After saying goodbye to my Canadian friends in Kuala Lumpur, I continued down the western coast to the city of Melacca (or Melaka). We took the unprecedented step of booking a hostel in advance via hostelworld.com and ended up at a small, family run home in an old Chinese style dwelling filled with antiques. The city itself was a real treat as well. It was founded in the early 1400s, and has a long history as a trading center. Over the years, Melacca has been colonized by just about everyone, and they have all left their mark. Lots of beautiful and colourful buildings, as well as friendly and colourful people.
Trishaws are popular here, and the drivers (some of whom look about as old as the city itself) decorate their cabs with flowers to entice customers.
Melacca felt much more relaxed than our previous city stop (Georgetown) -- although that's perhaps because we had a chance to unwind and relax after being in Japan for so long. And get used to things like jaywalking and haggling. I got pretty good at both by the end of the trip. Well, at least better than at the start of the trip.
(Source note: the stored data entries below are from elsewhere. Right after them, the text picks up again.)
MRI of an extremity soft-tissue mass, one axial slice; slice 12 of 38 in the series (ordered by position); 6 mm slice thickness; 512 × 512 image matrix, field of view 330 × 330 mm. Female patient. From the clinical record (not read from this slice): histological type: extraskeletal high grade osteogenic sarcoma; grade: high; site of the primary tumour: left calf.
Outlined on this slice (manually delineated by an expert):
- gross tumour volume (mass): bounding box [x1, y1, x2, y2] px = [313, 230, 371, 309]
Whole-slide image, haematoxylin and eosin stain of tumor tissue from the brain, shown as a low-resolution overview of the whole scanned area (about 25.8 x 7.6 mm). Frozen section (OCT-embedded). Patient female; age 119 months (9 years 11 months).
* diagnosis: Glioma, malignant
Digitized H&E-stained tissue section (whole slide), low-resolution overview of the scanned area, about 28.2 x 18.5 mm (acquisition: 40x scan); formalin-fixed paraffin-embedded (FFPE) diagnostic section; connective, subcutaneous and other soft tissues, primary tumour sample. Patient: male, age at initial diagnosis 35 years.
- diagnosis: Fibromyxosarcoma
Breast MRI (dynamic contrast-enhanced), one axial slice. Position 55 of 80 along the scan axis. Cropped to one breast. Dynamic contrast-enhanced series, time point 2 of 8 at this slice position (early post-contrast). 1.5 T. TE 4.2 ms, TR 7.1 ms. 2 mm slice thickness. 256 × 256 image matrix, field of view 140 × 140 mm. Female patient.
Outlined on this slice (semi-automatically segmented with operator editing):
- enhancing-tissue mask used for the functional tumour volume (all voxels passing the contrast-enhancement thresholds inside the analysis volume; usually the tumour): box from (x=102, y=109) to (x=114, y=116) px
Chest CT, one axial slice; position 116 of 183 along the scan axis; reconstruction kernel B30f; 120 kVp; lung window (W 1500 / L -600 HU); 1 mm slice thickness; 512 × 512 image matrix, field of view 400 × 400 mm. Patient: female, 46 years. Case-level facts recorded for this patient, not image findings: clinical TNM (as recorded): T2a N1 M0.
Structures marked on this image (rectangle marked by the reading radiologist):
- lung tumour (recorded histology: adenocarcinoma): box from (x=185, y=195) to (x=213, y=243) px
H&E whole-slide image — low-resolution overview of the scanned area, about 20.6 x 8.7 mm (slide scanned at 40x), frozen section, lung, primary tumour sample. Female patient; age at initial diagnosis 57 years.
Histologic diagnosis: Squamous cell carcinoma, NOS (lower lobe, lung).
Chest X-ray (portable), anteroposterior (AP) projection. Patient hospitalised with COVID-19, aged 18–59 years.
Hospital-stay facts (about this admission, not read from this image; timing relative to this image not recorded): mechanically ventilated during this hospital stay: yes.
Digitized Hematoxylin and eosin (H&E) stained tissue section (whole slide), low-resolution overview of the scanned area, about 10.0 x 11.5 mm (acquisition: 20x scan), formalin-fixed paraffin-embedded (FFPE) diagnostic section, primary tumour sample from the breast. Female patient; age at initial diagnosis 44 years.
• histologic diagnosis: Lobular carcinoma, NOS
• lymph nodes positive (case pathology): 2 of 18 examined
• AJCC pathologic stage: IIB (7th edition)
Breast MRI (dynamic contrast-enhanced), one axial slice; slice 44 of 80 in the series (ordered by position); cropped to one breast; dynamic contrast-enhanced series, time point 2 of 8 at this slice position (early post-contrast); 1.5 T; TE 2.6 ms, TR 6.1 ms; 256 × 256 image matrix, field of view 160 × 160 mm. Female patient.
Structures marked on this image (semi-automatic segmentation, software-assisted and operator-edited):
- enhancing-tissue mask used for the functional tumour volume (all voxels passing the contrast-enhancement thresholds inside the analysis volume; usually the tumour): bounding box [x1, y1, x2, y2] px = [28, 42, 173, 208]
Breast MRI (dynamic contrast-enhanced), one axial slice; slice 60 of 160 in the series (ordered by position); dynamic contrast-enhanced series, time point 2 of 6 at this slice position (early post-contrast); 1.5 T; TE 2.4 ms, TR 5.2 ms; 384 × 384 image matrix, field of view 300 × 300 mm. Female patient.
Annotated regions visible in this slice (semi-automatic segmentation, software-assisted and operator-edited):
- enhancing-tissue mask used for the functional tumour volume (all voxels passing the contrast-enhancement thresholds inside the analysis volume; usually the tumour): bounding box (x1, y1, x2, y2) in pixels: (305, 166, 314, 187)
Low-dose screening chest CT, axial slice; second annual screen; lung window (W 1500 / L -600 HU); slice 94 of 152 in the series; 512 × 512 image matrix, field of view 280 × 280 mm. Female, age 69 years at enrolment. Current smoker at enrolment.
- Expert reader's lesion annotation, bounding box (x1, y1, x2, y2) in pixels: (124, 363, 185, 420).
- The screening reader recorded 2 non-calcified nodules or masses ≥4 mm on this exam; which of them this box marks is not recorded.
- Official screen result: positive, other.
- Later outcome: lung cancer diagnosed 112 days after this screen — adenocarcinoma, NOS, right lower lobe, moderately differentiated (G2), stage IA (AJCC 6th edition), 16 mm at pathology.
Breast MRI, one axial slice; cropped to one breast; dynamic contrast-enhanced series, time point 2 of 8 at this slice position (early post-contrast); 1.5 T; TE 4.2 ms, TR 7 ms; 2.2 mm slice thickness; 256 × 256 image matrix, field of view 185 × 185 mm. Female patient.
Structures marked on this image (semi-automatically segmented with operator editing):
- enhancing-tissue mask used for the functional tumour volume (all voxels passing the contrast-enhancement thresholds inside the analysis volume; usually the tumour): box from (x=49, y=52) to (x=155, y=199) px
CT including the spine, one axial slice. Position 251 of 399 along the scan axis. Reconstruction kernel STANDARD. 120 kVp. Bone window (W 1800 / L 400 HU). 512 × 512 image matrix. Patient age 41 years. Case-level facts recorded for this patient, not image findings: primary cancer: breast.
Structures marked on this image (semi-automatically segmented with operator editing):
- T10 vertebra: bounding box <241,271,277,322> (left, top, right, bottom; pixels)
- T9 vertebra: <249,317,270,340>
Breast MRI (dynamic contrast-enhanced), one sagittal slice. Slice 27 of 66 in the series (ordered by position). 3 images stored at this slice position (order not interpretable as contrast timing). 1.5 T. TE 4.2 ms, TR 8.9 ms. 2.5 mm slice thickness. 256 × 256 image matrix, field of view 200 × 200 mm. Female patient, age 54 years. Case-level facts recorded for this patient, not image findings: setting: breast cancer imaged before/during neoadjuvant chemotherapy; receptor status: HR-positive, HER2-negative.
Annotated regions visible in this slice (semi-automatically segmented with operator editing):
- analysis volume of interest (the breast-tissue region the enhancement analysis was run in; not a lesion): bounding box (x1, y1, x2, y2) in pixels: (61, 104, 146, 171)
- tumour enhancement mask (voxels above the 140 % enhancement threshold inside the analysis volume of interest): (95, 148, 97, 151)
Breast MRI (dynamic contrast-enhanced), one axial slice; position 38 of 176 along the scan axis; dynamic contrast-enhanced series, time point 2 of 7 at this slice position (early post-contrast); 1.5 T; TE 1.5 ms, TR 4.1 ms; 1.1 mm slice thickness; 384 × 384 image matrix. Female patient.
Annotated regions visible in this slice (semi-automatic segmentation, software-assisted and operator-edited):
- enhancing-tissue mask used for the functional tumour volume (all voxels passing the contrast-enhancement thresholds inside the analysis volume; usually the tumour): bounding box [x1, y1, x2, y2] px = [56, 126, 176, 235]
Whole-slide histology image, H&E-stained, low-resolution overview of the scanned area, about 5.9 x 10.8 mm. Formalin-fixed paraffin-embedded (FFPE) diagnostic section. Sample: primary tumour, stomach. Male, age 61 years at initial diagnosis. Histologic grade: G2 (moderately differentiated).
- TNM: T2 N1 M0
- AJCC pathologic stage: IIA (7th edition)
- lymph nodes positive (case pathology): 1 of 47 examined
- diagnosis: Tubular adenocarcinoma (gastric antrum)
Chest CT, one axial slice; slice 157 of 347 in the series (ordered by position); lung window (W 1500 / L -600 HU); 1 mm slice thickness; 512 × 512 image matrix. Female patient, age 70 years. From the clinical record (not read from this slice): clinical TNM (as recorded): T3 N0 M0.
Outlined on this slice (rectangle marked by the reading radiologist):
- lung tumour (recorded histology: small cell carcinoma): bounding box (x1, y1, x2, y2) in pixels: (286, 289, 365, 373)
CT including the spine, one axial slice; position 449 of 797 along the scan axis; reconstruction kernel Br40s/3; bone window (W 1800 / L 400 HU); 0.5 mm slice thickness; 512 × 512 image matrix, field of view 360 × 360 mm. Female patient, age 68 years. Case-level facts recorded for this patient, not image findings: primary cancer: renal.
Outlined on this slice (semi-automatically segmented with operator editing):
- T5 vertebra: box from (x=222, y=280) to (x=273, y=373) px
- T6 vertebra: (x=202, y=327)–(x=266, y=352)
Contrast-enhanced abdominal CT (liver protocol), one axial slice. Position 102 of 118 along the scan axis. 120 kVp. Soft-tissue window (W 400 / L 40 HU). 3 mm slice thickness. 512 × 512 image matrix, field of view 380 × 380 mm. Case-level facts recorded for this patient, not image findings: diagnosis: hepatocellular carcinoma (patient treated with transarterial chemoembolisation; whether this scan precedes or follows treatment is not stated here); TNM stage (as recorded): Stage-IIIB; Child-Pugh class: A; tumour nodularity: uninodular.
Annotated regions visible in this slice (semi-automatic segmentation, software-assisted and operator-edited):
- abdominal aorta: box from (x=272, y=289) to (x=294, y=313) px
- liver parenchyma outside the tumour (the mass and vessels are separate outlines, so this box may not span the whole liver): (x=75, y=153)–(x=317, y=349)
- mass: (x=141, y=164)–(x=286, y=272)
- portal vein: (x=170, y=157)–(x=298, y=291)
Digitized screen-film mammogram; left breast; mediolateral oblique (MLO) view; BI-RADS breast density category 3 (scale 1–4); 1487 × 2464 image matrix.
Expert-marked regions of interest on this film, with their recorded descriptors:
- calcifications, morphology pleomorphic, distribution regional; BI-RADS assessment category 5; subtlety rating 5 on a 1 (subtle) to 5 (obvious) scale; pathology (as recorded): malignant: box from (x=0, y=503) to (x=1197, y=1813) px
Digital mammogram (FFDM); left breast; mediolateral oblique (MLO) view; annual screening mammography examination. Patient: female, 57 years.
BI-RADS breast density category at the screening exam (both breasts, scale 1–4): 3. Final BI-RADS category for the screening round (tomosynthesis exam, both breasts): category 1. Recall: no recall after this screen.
We spent our last morning in Melacca shopping in Chinatown, where I picked up some neat stuff for a pretty good price. One last meal in Malaysia, and then it was time to start the trek back to the land of snow.
The original plan was to go back and spend another night in Kuala Lumpur so we could get to the airport. The owner of our hostel informed us that we could just as easily get to KLIA (Kuala Lumpur International Airport) from Melacca, considering the airport was about halfway between KL and Melacca. It wasn't quite as simple as he made it sound, but it was a lot cheaper. We bused from Melacca to Seremban, and then took the longest bus ever from Seremban to KLIA (even longer than the bus from my grandparents house to West Edmonton Mall). It took about 5 hours to get to the airport. For comparison, it was a 2 hour ride direct from KL to Melacca.
After the epic bus ride, it was a mere three planes, three trains, and a walk in the snow back to my door.